Text passage:
IRBIL, Iraq - (KRT) - In the days since the U.N. Security Council passed a resolution governing the restoration of Iraqi sovereignty that has no overt mention of Kurdish concerns, something has been brewing in the streets here that was unheard of just a few weeks ago: Anti-American sentiment.
If I was in their position I wouldn't trust the United States either. The Bush Administration can't be counted on to insist on Kurdish autonomy.
Sitting under a huge portrait of Mulla Mustapha, Barzani spoke intensely: "In the past, the Sunni Arab minority ruled Iraq. Now religious groups could take power and dictate. If every now and then a fatwa (a religious decree) would be issued by Sistani or someone else, what would be the guarantee that Kurds can live?
"The Americans won't stay forever, and what then?"
The Kurds are right to fear eventual rule by the Arabs in part because the Kurds are substantially more liberal than the Arabs.
The local troops have earned high marks for their professionalism; many of them, like the 24-year-old Nasser, got years of military training in the fight against Saddam Hussein with the peshmerga guerrillas of the Patriotic Union of Kurdistan. That's where Nasser's loyalty remains, he readily admits. "I'm still a peshmerga," he says, laughing. "I only wear this uniform because our party's leadership told us we have to join the ICDC." How long they'll tell him to stay is an open question. "If our leaders decide to pull out of the government," he says, "we will leave with them. It will be easy for us to go to the mountains and fight the new government."
Kurds are being threatened by Arabs in Fallujah and other Arab cities because the Arabs see them as disloyal and allied with the American forces. The Kurds are fleeing Arab regions to return to the Kurdish north to take back land they'd previously been forced off of by Saddam Hussein's regime. But this return is displacing Arabs. So migrations of Arabs and Kurds within Iraq are making the majority Arab and Kurd zones more purely Arab and Kurd. There may be 100,000 Arabs living in refugee camps as a result of being forced off of lands and out of houses in Kurdish region of Iraq. (same article here)

Exercises to complete:
[a] Recast the paragraph beginning "The local troops have earned high marks" from the passage on Kurdish concerns in Iraq as a short bulleted list that keeps its main facts.
[b] Using the passage on Kurdish concerns in Iraq, answer yes or no for each statement, quoting the words that decide it: (i) The Security Council resolution openly addresses Kurdish concerns. (ii) Nasser is 24 years old. (iii) As many as 100,000 Arabs may be living in refugee camps.
The lines that follow are taken from a different source than the passage.

Data for analysis:
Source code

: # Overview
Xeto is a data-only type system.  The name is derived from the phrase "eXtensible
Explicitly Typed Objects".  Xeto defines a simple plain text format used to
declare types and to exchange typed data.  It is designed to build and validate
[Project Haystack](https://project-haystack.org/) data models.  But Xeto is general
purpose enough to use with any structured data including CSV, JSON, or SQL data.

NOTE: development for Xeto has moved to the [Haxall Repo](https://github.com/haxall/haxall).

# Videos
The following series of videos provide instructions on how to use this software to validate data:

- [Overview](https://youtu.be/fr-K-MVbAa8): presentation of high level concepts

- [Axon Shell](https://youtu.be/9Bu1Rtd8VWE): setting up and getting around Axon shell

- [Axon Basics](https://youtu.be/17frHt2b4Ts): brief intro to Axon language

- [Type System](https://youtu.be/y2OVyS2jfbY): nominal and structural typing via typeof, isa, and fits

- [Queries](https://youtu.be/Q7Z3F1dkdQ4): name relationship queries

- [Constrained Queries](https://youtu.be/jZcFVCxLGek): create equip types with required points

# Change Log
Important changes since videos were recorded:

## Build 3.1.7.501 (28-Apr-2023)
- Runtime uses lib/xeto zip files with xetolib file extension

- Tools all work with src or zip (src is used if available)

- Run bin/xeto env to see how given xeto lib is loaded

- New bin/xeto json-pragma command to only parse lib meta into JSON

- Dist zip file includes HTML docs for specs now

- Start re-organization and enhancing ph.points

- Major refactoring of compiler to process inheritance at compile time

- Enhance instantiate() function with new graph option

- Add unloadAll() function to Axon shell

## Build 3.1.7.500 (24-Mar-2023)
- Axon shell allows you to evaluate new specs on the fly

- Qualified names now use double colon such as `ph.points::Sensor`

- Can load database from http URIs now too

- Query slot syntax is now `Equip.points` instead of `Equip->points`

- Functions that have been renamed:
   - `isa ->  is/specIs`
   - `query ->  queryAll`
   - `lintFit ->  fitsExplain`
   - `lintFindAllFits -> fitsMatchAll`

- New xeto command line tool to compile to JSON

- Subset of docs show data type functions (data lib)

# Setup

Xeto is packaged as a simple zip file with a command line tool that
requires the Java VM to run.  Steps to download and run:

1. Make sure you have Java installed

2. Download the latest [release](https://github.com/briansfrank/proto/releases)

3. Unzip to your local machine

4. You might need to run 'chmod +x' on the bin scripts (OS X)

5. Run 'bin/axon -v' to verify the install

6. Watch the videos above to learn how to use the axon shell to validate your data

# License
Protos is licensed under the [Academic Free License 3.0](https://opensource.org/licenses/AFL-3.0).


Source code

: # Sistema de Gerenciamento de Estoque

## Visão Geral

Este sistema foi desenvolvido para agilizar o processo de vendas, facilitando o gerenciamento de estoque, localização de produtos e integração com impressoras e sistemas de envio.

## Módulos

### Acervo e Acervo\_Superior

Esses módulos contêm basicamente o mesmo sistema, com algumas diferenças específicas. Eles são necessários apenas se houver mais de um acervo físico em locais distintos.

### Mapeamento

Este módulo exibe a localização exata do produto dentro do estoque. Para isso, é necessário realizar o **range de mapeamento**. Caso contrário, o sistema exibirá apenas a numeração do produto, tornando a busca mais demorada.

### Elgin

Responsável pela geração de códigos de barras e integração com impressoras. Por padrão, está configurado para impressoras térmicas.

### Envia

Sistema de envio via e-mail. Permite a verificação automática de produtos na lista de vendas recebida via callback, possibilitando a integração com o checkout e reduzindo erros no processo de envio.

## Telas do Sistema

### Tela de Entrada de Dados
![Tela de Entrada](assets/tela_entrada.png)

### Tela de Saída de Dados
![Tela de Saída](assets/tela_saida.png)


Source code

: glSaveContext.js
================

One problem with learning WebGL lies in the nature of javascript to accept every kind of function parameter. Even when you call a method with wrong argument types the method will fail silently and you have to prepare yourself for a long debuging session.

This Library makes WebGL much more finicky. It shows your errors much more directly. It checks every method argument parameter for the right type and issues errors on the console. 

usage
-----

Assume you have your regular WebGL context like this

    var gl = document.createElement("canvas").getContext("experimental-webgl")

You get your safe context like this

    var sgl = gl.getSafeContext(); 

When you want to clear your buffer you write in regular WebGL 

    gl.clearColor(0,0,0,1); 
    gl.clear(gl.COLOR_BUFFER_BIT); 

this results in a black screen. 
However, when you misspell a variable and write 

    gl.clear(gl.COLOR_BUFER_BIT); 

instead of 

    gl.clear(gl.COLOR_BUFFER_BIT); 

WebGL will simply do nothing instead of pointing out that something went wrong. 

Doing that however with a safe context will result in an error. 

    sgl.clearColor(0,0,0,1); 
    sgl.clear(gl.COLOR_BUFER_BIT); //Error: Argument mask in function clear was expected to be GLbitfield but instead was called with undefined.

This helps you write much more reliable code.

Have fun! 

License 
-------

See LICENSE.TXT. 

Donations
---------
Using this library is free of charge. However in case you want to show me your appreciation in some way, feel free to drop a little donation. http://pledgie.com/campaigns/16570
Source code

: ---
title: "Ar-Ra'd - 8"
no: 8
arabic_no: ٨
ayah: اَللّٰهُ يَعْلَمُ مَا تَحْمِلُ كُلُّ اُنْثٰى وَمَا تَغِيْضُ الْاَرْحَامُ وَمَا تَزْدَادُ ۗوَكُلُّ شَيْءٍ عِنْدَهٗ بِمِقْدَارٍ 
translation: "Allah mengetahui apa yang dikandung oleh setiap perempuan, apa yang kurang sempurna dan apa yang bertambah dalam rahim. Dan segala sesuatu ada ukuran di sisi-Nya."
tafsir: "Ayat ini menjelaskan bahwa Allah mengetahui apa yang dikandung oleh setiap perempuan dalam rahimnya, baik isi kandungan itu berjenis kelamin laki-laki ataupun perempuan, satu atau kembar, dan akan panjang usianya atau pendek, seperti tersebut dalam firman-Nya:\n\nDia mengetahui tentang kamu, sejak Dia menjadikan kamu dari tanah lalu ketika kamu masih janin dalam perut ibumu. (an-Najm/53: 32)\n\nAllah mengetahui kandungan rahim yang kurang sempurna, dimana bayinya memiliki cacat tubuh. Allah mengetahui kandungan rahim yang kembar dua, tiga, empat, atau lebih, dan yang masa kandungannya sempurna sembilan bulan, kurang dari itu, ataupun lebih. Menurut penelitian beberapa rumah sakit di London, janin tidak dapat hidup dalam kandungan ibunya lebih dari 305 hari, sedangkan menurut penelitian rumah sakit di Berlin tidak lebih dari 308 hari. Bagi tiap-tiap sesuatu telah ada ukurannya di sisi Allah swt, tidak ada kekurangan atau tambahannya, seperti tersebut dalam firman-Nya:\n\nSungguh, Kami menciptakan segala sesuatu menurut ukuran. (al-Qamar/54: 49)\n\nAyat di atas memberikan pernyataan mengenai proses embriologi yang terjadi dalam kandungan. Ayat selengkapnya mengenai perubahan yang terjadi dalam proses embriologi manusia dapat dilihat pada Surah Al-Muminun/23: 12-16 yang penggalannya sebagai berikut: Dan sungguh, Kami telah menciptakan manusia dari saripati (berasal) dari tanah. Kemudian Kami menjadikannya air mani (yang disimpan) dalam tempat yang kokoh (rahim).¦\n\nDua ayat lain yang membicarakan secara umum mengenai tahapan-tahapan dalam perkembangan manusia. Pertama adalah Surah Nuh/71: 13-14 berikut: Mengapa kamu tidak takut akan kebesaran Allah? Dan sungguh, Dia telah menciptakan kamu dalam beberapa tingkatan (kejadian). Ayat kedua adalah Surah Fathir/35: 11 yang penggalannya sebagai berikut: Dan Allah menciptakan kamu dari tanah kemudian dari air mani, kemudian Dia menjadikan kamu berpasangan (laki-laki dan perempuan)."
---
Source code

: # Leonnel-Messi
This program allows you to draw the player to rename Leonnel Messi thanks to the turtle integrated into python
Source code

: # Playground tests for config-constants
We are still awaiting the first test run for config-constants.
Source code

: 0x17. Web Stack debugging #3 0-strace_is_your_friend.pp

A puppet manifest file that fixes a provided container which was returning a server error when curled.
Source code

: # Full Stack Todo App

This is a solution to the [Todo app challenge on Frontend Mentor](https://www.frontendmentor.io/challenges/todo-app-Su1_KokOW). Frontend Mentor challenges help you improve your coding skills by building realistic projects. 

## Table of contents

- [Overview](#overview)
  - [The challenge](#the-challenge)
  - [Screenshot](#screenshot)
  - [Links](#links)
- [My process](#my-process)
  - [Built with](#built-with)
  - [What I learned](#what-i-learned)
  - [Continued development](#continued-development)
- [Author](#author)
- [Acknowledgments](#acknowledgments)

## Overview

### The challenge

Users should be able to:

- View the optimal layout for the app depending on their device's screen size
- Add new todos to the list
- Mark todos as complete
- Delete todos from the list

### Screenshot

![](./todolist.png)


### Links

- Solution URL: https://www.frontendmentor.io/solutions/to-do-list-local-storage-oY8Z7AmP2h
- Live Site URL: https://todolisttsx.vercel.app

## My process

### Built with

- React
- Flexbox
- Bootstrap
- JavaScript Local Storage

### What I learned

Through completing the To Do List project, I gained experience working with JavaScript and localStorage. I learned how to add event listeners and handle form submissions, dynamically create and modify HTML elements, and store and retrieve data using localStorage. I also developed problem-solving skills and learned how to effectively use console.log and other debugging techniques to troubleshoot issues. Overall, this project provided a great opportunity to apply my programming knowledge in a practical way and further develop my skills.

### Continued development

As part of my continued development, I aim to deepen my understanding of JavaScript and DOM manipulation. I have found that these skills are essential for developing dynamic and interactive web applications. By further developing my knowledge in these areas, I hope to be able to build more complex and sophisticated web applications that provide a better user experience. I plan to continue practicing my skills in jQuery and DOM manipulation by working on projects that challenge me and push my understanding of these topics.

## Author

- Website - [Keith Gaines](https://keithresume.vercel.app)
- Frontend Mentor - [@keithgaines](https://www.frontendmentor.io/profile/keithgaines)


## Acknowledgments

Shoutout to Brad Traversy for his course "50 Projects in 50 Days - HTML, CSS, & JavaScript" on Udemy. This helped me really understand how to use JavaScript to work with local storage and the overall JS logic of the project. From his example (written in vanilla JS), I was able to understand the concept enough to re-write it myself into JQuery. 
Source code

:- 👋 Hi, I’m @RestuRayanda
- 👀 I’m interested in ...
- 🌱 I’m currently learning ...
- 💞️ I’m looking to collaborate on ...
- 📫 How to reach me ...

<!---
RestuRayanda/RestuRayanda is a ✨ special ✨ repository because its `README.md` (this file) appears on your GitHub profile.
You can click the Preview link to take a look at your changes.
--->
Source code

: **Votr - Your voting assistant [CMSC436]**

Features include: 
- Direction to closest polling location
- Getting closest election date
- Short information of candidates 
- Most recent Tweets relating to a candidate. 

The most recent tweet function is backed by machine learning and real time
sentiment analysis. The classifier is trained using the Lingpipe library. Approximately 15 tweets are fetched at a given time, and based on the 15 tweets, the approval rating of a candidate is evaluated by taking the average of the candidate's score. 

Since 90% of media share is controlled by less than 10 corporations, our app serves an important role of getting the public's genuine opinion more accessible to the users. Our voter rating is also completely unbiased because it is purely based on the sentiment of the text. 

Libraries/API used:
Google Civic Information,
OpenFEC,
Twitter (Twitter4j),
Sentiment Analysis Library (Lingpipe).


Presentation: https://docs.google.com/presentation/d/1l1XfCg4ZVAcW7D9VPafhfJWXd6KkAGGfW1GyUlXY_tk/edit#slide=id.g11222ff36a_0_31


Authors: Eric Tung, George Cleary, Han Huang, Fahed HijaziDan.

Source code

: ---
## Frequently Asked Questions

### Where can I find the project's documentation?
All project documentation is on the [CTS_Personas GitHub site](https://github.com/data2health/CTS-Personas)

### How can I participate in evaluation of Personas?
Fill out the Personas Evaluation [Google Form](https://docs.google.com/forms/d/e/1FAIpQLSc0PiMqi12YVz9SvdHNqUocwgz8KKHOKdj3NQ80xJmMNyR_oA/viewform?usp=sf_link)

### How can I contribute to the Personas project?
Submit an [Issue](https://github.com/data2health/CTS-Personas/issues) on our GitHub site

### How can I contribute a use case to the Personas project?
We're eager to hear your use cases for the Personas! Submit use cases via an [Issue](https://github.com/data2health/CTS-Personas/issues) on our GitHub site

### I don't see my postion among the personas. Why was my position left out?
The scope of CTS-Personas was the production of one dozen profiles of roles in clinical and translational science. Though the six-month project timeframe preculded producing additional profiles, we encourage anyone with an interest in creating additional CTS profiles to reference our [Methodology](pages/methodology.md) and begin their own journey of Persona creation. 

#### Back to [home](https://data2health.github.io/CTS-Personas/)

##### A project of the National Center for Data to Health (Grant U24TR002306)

Task answers:
[a]
- The local troops are well regarded for their professionalism.
- Many of them, such as 24-year-old Nasser, had years of military training fighting Saddam Hussein with the peshmerga guerrillas of the Patriotic Union of Kurdistan.
- Nasser says his loyalty still lies there and that he wears the uniform only because party leadership told them to join the ICDC.
- How long they will be told to stay is an open question.
- Nasser says that if their leaders pull out of the government, they will leave too and could easily go to the mountains to fight the new government.

[b]
(i) No: "that has no overt mention of Kurdish concerns"
(ii) Yes: "like the 24-year-old Nasser"
(iii) Yes: "There may be 100,000 Arabs living in refugee camps"